From the 2000 census, 924 or 72.2% belonged to the Swiss Reformed Church, while 146 or 11.4% were Roman Catholic. Of the rest of the population, there were 7 members of an Orthodox church (or about 0.55% of the population), there was 1 individual who belongs to the Christian Catholic Church, and there were 108 individuals (or about 8.44% of the population) who belonged to another Christian church. There were 25 (or about 1.95% of the population) who were Islamic. There were 2 individuals who were Buddhist and 1 individual who belonged to another church. 78 (or about 6.09% of the population) belonged to no church, are agnostic or atheist, and 41 individuals (or about 3.20% of the population) did not answer the question.

==Education==
In Frauenkappelen about 59% of the population have completed non-mandatory upper secondary education, and 24.5% have completed additional higher education (either university or a Fachhochschule). Of the 199 who had completed some form of tertiary schooling listed in the census, 75.9% were Swiss men, 18.6% were Swiss women, 4.0% were non-Swiss men.

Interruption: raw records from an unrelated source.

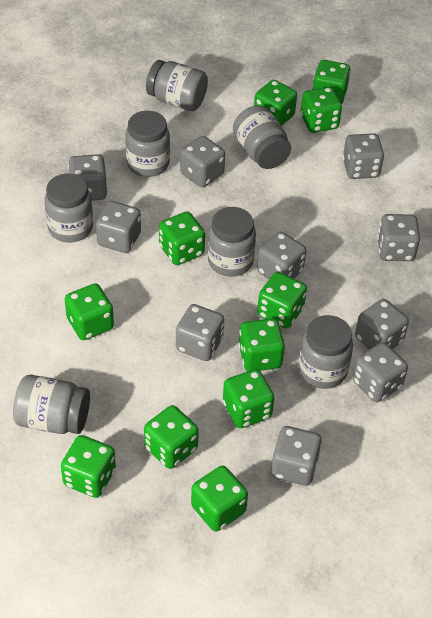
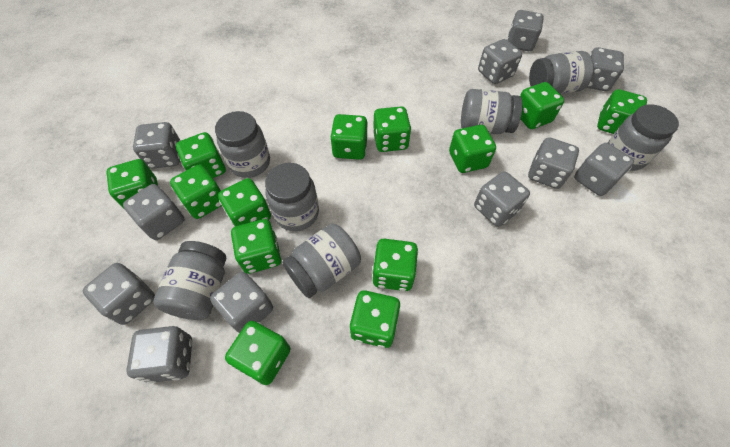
green dice: [61,435,116,498] [65,283,114,340] [144,405,199,469] [159,211,205,265] [191,466,248,532] [223,369,274,428] [239,318,285,371] [254,80,297,126] [257,272,307,328] [301,87,342,133] [313,60,351,104] = 11 -> [106,159,158,210] [170,164,222,219] [176,132,226,178] [218,178,271,227] [225,321,290,385] [231,219,281,274] [330,114,368,160] [349,290,400,348] [373,107,411,152] [373,239,418,291] [449,125,496,173] [520,82,564,129] [597,89,647,134] = 13
grey dice: [68,154,107,201] [96,201,141,253] [176,304,224,361] [180,136,225,188] [257,232,306,279] [271,426,322,486] [343,133,384,179] [353,342,408,402] [355,299,409,350] [377,214,420,261] = 10 -> [83,263,155,325] [123,184,185,240] [126,326,192,383] [133,122,181,169] [210,272,273,333] [474,171,530,227] [478,39,522,84] [507,10,544,51] [528,137,579,189] [574,143,634,196] [586,47,624,91] = 11

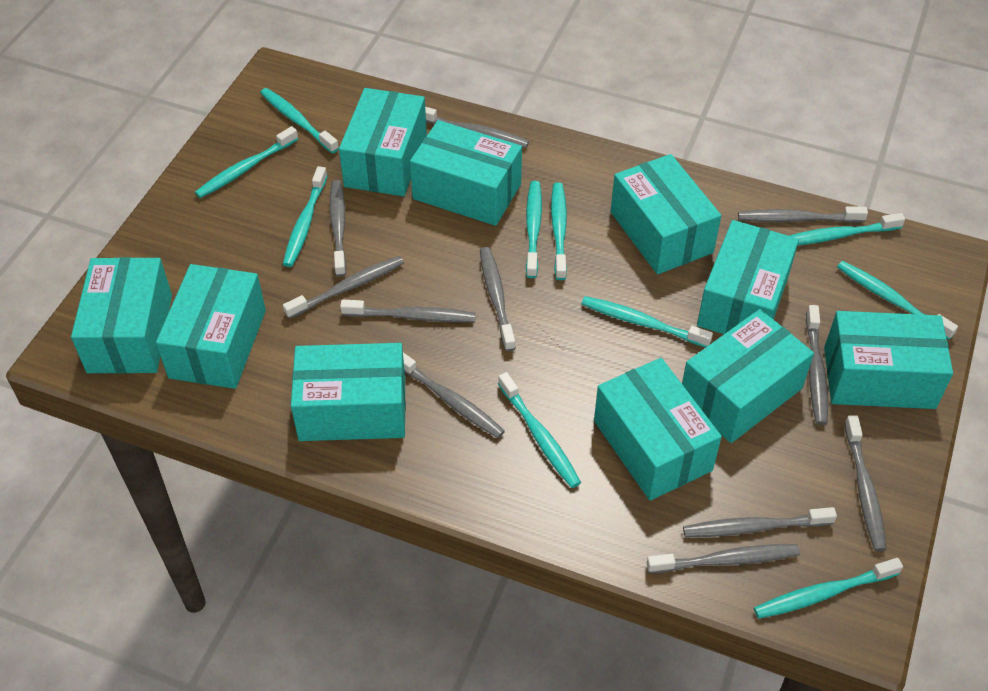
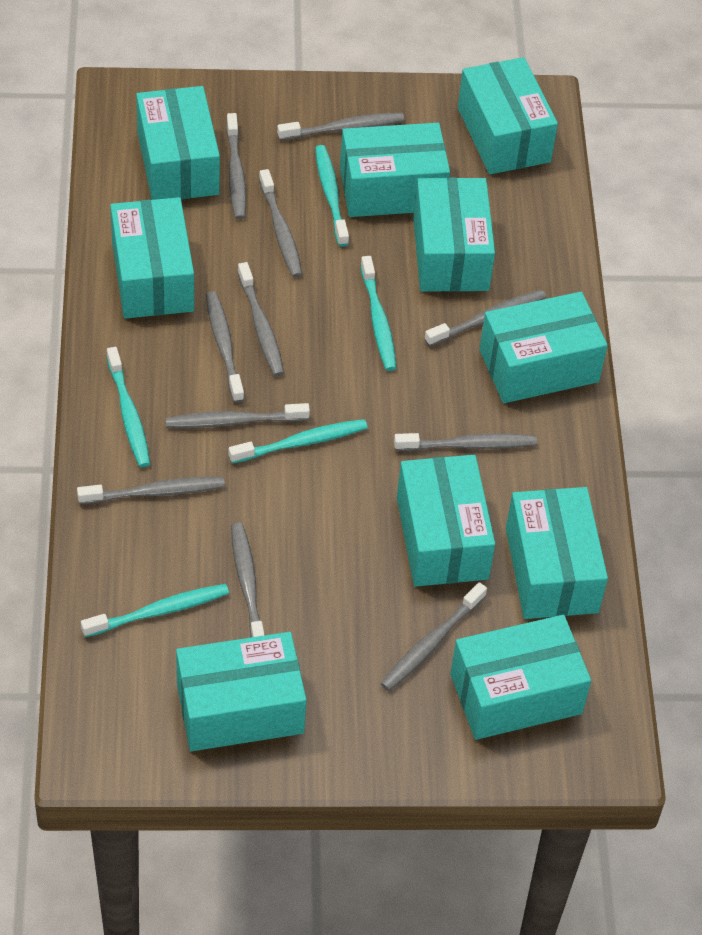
turquoise toothbrush: [195,126,298,198] [260,88,339,154] [283,166,327,267] [498,372,581,488] [526,181,542,278] [551,182,567,280] [581,296,713,347] [754,558,903,619] [790,213,905,246] [837,261,958,340] = 10 -> [81,584,229,637] [107,347,150,467] [229,419,368,464] [315,145,349,247] [360,256,396,371] = 5

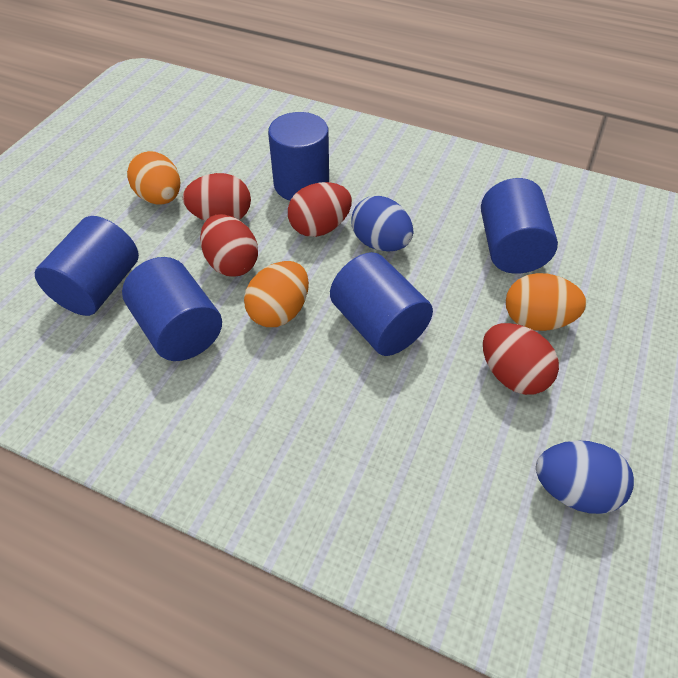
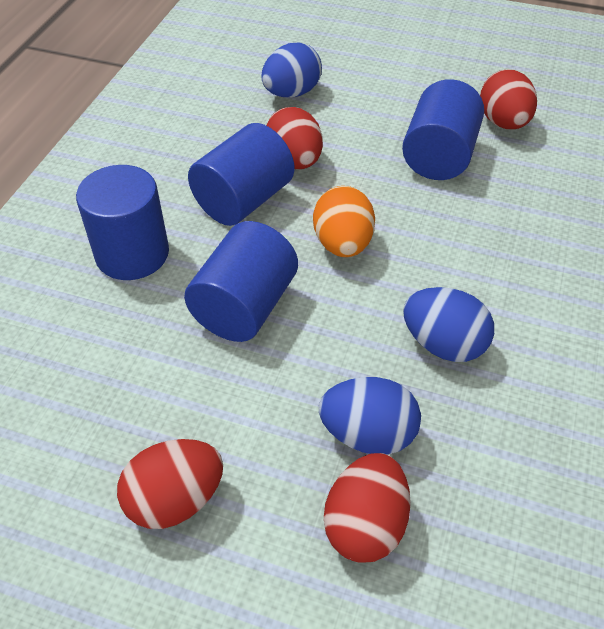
blue cylinder: [35,216,139,316] [122,257,222,361] [268,112,329,200] [330,252,433,356] [481,178,558,274] = 5 -> [76,165,169,280] [184,221,298,342] [188,123,294,226] [402,79,484,180] = 4
blue egg: [351,196,413,252] [536,440,634,514] = 2 -> [261,42,322,97] [319,377,421,455] [403,287,494,362] = 3
orange egg: [127,151,180,205] [244,261,309,327] [506,273,586,331] = 3 -> [313,186,375,257] = 1

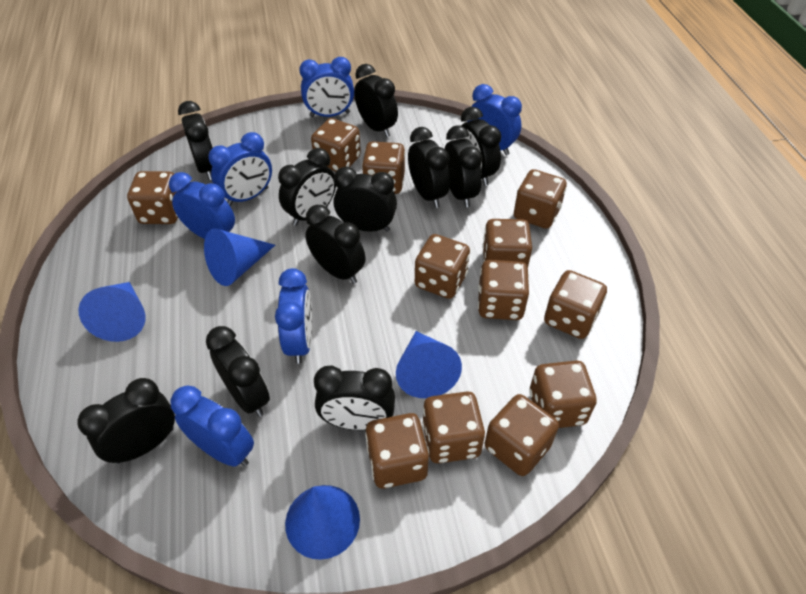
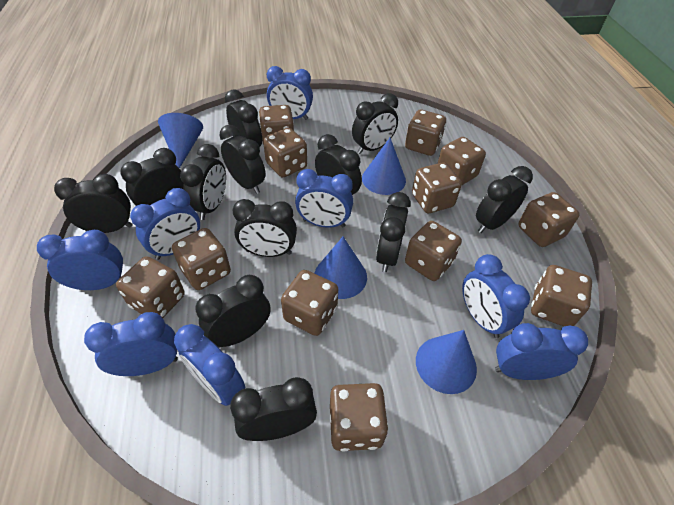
black clock: [77,378,175,464] [178,101,213,180] [206,326,270,417] [278,148,336,226] [305,205,366,284] [314,365,395,430] [334,167,397,232] [354,64,398,137] [408,127,450,208] [444,125,482,208] [457,107,501,186] = 11 -> [54,174,133,233] [120,148,184,206] [180,144,226,220] [195,275,271,348] [219,125,265,194] [225,89,262,147] [230,377,317,441] [233,199,297,257] [315,134,362,195] [352,93,398,154] [376,192,411,272] [476,166,533,233] = 12
blue clock: [169,172,235,239] [170,386,254,467] [208,132,272,206] [275,268,313,364] [299,57,354,117] [467,84,522,156] = 6 -> [37,230,123,290] [84,312,178,376] [130,188,200,260] [174,324,245,406] [267,66,313,120] [295,169,353,228] [462,254,530,338] [495,323,588,380] = 8

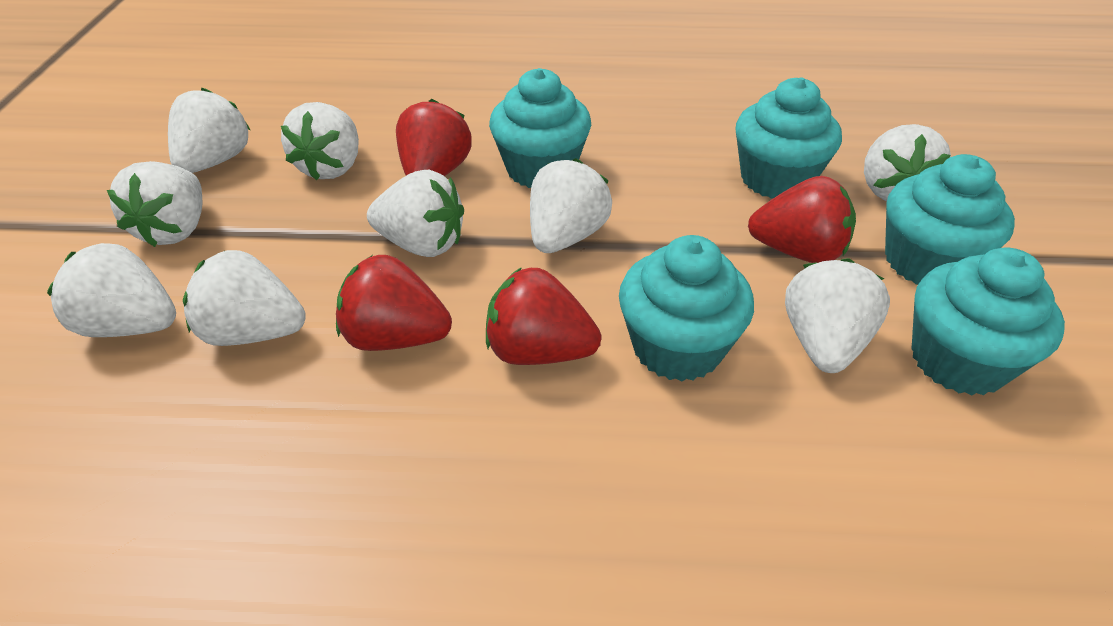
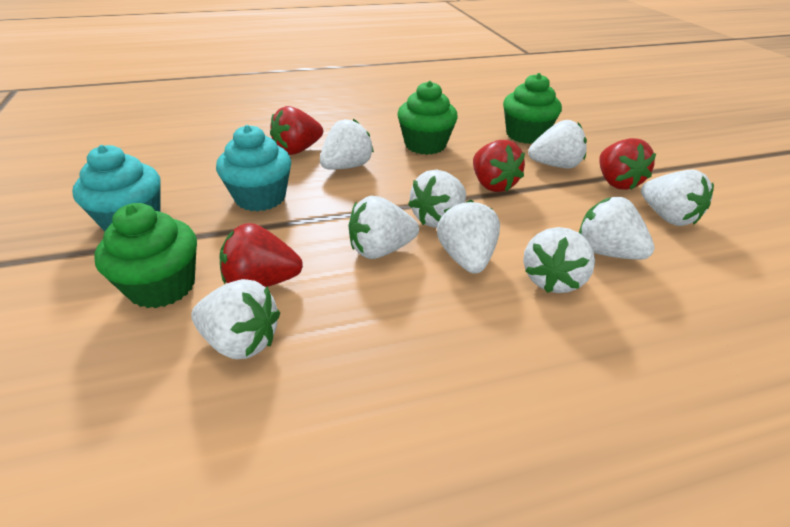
green cupcake: none = 0 -> [94,203,197,308] [397,81,458,155] [503,73,562,144] = 3
turquoise cupcake: [489,68,591,188] [619,235,754,382] [736,77,842,199] [885,154,1015,285] [912,248,1065,396] = 5 -> [72,145,161,231] [216,125,291,212] = 2

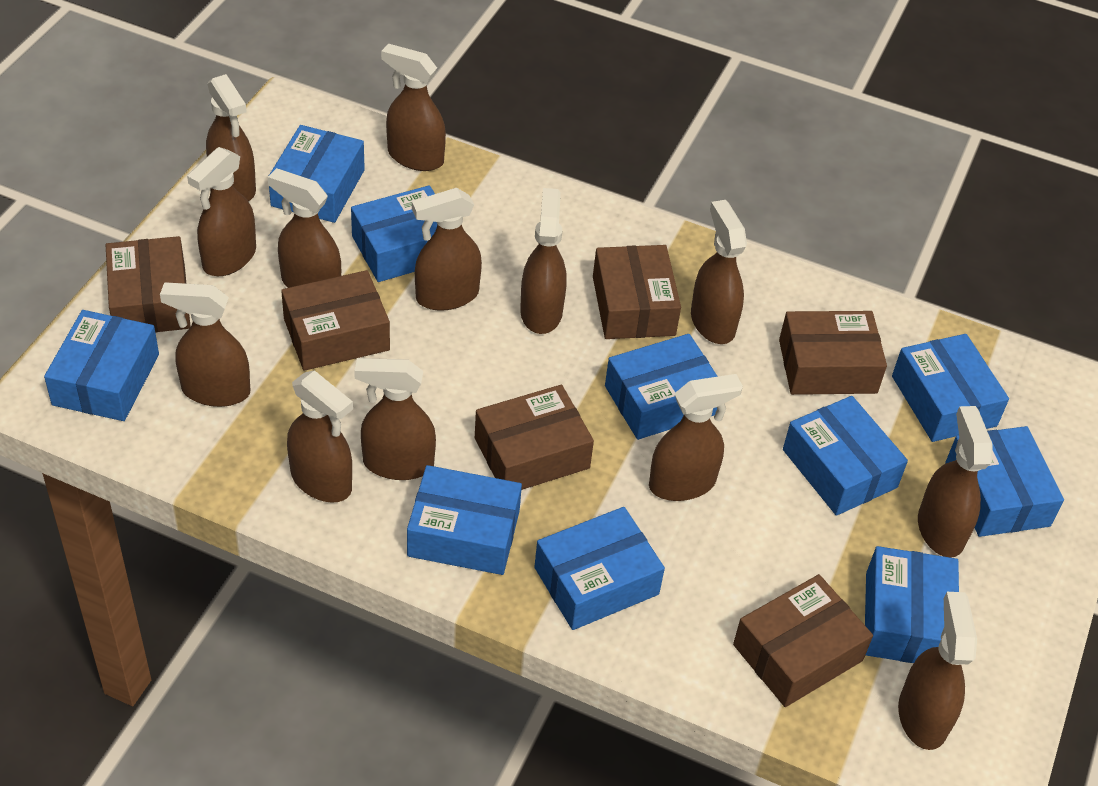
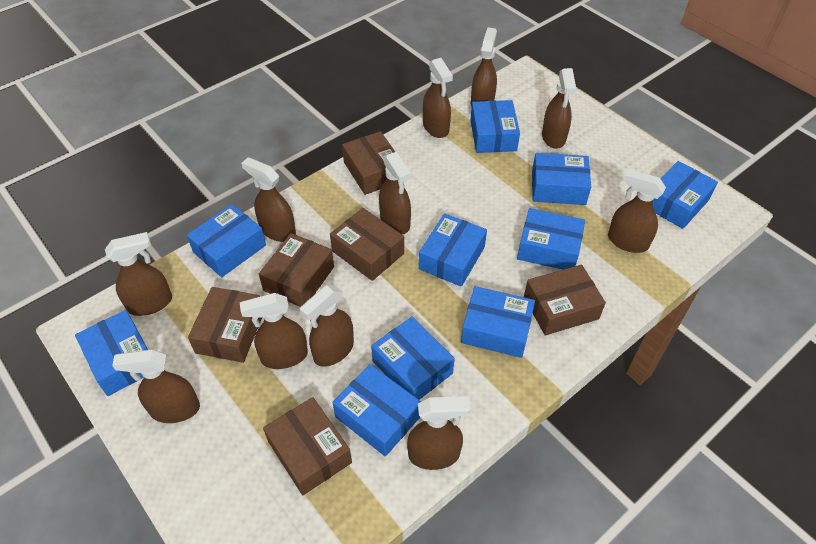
brown spray bottle: [160,282,250,407] [187,147,256,276] [206,74,256,201] [268,168,341,288] [287,370,353,503] [354,358,436,480] [381,44,446,171] [412,188,482,311] [520,188,567,334] [649,374,743,501] [691,200,747,344] [898,592,977,750] [918,406,992,558] = 13 -> [105,232,172,316] [112,349,200,423] [240,293,308,369] [241,157,296,242] [300,285,354,367] [379,152,411,234] [407,396,471,470] [423,58,453,138] [471,28,497,107] [542,68,576,149] [608,169,666,253] = 11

The Canton of Bern school system provides one year of non-obligatory Kindergarten, followed by six years of Primary school. This is followed by three years of obligatory lower Secondary school where the students are separated according to ability and aptitude. Following the lower Secondary students may attend additional schooling or they may enter an apprenticeship.

During the 2011-12 school year, there were a total of 73 students attending classes in Frauenkappelen. There was one kindergarten class with a total of 14 students in the municipality. Of the kindergarten students, 7.1% were permanent or temporary residents of Switzerland (not citizens). The municipality had 3 primary classes and 59 students. Of the primary students, 6.8% were permanent or temporary residents of Switzerland (not citizens) and 3.4% have a different mother language than the classroom language.

As of In 2000 2000, there were a total of 114 students attending any school in the municipality. Of those, 111 both lived and attended school in the municipality, while 3 students came from another municipality. During the same year, 97 residents attended schools outside the municipality.